Currency traders said the absence of a definitive statement by the U.S. government on cutting the federal deficit and the lack of a sense of where interest rates are headed contributed to the skid.
Economists viewed the continued instability of the dollar, which has declined dramatically since the stock market crash last month, as another sign of the evaporation of confidence in financial markets.
The trouble is that efforts by the Federal Reserve to restore confidence in the dollar by raising interest rates is precisely the opposite signal required to rebuild optimism in the stock market.
"The domestic market is looking for the Fed to pump in liquidity by lowering interest rates," said Stephen Marris, who specializes in currency analysis at the Institute for International Economics, a research center in Washington. "Foreign markets are looking for a signal that the Fed is prepared to let interest rates rise and defend the dollar."
The dollar's decline reflects the fact that foreign investors are no longer willing to finance the U.S. spending deficit, economists said. Higher interest rates would be required to keep foreign investors in the U.S. markets.
Lower Living Standards
The dilemma confronting the Federal Reserve is that if interest rates are pushed too high, a 1930s-type recession could follow the recent stock market crash. On the other hand, allowing rates to go too low could fuel inflation and lead to further fears among investors.
A weak dollar helps narrow the trade deficit by giving U.S. firms a price advantage abroad, but it also increases domestic inflation by increasing the cost of imported goods and decreasing competition for domestic producers, which allows them to raise their prices, said Dale W. Larson, a senior economist at Bank of America in San Francisco.
"It means that our living standards are lower because we can't have all the relatively inexpensive imports that we have been enjoying in recent years, and we also would expect to see the price of competing domestic goods go up," Larson said.
In other words, the cost of a new Toyota or BMW will go up, but so will that of a comparable American car.
Marris, who testified before Congress last Friday about the potential risks from the declining dollar, said in a telephone interview that the Fed will have to send a signal on interest rates to the world financial markets in the next few days or risk seeing the dollar go into the sort of free fall that marked the collapse of the stock market Oct. 19.

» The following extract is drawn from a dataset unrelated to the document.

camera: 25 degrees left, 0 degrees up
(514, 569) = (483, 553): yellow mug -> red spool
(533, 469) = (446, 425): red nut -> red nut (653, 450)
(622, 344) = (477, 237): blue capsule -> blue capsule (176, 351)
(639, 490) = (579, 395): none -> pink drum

"Clearly the center of action has moved into the foreign exchange markets from the stock markets," Marris said.
Other economists see a need for action--possibly a major move by Congress and the Reagan Administration toward reducing the federal deficit--but believe that there is more time to respond.

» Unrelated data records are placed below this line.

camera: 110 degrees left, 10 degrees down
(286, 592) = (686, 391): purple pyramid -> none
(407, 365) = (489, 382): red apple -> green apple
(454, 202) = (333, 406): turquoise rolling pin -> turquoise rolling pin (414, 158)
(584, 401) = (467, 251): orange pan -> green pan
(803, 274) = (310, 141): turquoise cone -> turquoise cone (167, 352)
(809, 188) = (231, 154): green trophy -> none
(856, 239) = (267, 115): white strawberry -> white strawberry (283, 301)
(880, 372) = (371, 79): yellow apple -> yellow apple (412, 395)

Lars J. Pedersen, a senior economist at Merrill Lynch & Co. in New York, said the dollar might stabilize and provide policy-makers with enough time to restore the confidence of foreign investors by unveiling decisive action to reduce the federal deficit.
"I'm assuming there is a good chance we can still do it, but I'm not saying that it's guaranteed," Pedersen said.
The dollar peaked in February, 1985, at 3.47 marks and 260 yen and then went into a fairly steady decline. The fall was stopped last February, when the finance chiefs of the seven big Western industrial powers met in Paris and signed the so-called Louvre agreement.
The pact signaled the cooperation of the central banks of each country, including the United States, to try to hold exchange rates within a certain undisclosed target range by adjusting domestic interest rates and intervening to buy currency when necessary.
The strategy worked fairly well until the worldwide stock market crash changed economic factors so dramatically that the currencies were driven out of the agreed-upon range.
Pedersen and Larson said the dollar may simply be finding a new range in response to the stock market turbulence. But Marris expressed concern that failure to take decisive action on reducing the federal deficit could send the dollar spiraling downward out of control.
Meanwhile, gold prices fell, the Associated Press reported. Republic National Bank in New York reported a late bid of $467.50 an ounce, down from $469.80 Monday. The metal closed at $468.40 on the New York Commodity Exchange, down from $470.10.
Dealers overseas told AP that gold prices fell sharply amid reports that the Bank of Japan sold bullion to finance its interventions on foreign exchange markets in support of the dollar.
In London, gold fell to a late bid of $465.50 an ounce, down from $470 late Monday. It dipped to $464.50 bid from $470 in Zurich and eased to a closing bid of $470.39 from $470.68 in Hong Kong.
Silver finished at $6.820 an ounce on the Comex, down from $6.925 Monday. In London, silver fell to a new six-month low of $6.76 bid from $6.99 late Monday.